Of course, the Inquisition and Fray Emilio Bocanegra, like Olivares himself, were already aware of all this, but in a venal world built upon hypocrisy and spurious manners, the powerful, the carrion-feeding buzzards, the envious, the cowards, and all swine in general, tended to look out for one another. God our Father created them, and in our unhappy Spain they had clung together forever, with great rewards.

“What a pity that you did not see his face, Captain, when I showed him the green book.” The poet’s quiet voice shouted his fatigue. He was still wearing the dust-covered clothing and bloodstained spurs of his journey. “Luis de Alquézar turned whiter than the papers I put in his hands, then he turned as red as fire, and I feared he was going to collapse of apoplexy. But I had to get Íñigo out of there, so I pressed even closer and said, ‘Señor Secretario, there is no time for discussion. If you do not intervene on the lad’s behalf, you are lost.’ And he did not even try to argue. That great scoundrel recognized that one day every man among us must settle accounts with the All-Powerful.”

It was true. Before the scribe could speak my name, Alquézar shot out of his loge like a musket ball, with a dispatch that said a great deal for his qualifications for the post of royal secretary—and any other matter that concerned him. He stopped before a stupefied Fray Emilio Bocanegra, with whom he exchanged a few words in a very low voice. The Dominican’s face had shown, in quick succession, surprise, anger, and dismay. His vengeful eyes would have struck don Francisco de Quevedo dead on the spot, had the poet—exhausted from the journey, on pinpoints because of the danger still threatening me, and determined to carry through to the end even if that meant there on the spot—given a fig for all the murderous looks in the world.
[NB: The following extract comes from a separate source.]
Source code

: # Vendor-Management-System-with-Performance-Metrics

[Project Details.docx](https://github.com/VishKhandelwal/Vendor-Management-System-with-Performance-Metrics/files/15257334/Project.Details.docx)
Wiping sweat from his brow with his handkerchief, again as pale as if the barber had bled him too liberally, Alquézar slowly returned to the loge where the poet was waiting. And finally, over the royal secretary’s shoulder, Quevedo watched as on the dais of the inquisitors, Fray Emilio Bocanegra, shaking with spite and rage, motioned to the scribe. After listening respectfully for a few instants, that same scribe took the sentence he was about to read and set it aside, pigeonholing it forever.